Farhad Humayun is perhaps, one of the most prominent musicians of our generation whose versatility has not only added to the reverence and gratitude of his peer in the music industry but, also has amassed him quite a ginormous fan base. The multi-faceted singer/songwriter is responsible for bringing back the echoes of the dhol to popular culture, and on his way he has managed to fuse it with the beats his drum sticks tore out, carving himself a genre that he has proudly taken across the globe to much applause and ovation.
So, we’re not surprised that he has finally taken the much-needed step and announced his first solo album that will be coming out later this year titled Mera Naam with its first single ‘Mur Ke Dekho’ debuting in the coming week.
The album will feature 10 brand new singles that he and his team of collaborators have been working on for almost a year. However, for him, a solo album has been coming for a few years, which the singer is calling his most definitive work to date, and making it something we all definitely need to look out for. Something Haute spoke to the musician about it, who revealed,
“I say it’s my most definitive work because it’s a very personal project on which I have cut no corners. I’m writing, singing, playing guitars drums bass and some keyboards myself. I feel at this point my musical proficiency is on the same level as the intensity of my emotions. This album showcases all the different lights darkness and colours within me and is brutally honest.”
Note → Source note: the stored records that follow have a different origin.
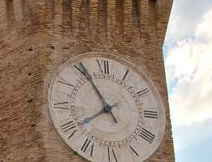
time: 7:55
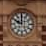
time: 10:00
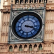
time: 3:18
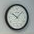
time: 10:07
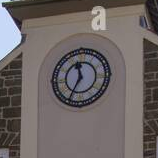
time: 11:35
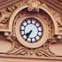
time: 7:35
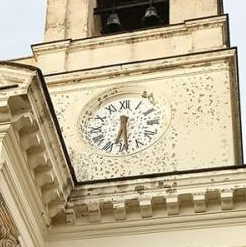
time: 6:28
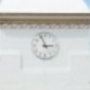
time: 2:56
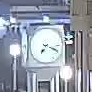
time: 7:18
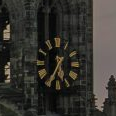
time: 5:35
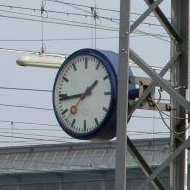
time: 1:44
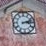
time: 3:12
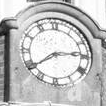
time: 2:39
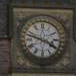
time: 3:47
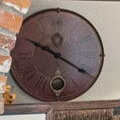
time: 10:20
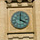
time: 4:00
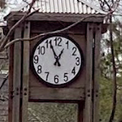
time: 12:55
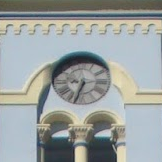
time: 9:33
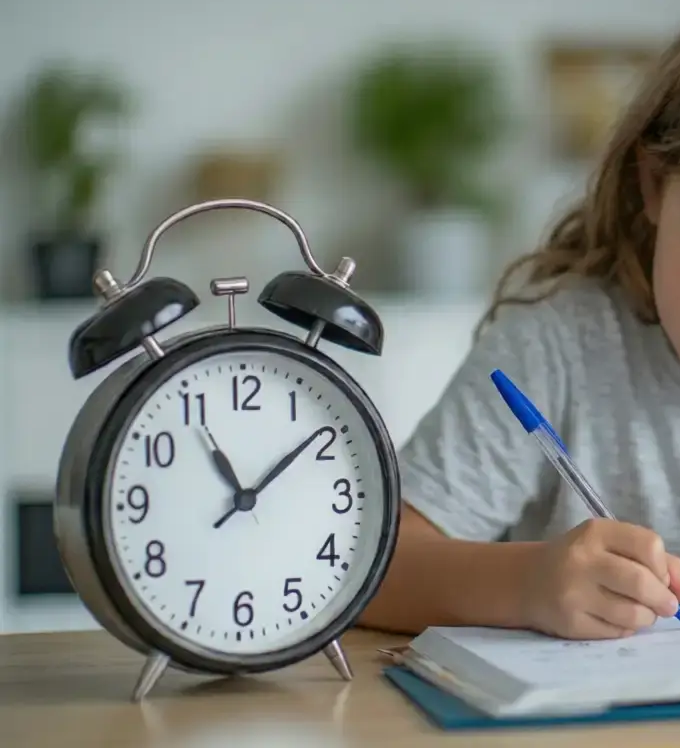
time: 11:08
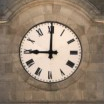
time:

And, as exciting as his new venture sounds, we had to speak to him about producing original music and its importance in the music industry right now, where artists are revamping old classics over and over again. Speaking about its important, Humayun said, “it is absolutely essential. A technically proficient singer who covers other artists can never qualify as an all-rounder artist. If I paint beautifully but, make replicas of Rembrandt and Van Gogh you can appreciate my skill but you can’t like me as an artist. The reason why Pakistan isn’t able to showcase its modern/progressive/contemporary identity is because people are taking shortcuts to fame by redoing old songs because it’s safe to do so. People need to write their own lyrics and music and make melodies themselves rather than covering content that neither they nor the public can relate to.”
Agreeing with the singer, as riveting as it is to listen to the old classics of yesteryear, music has become one big remixed CD of the same songs done three different ways. Like many, we’re looking forward to Farhad Humayun’s Mera Naam that will, if nothing else, surely stir things up.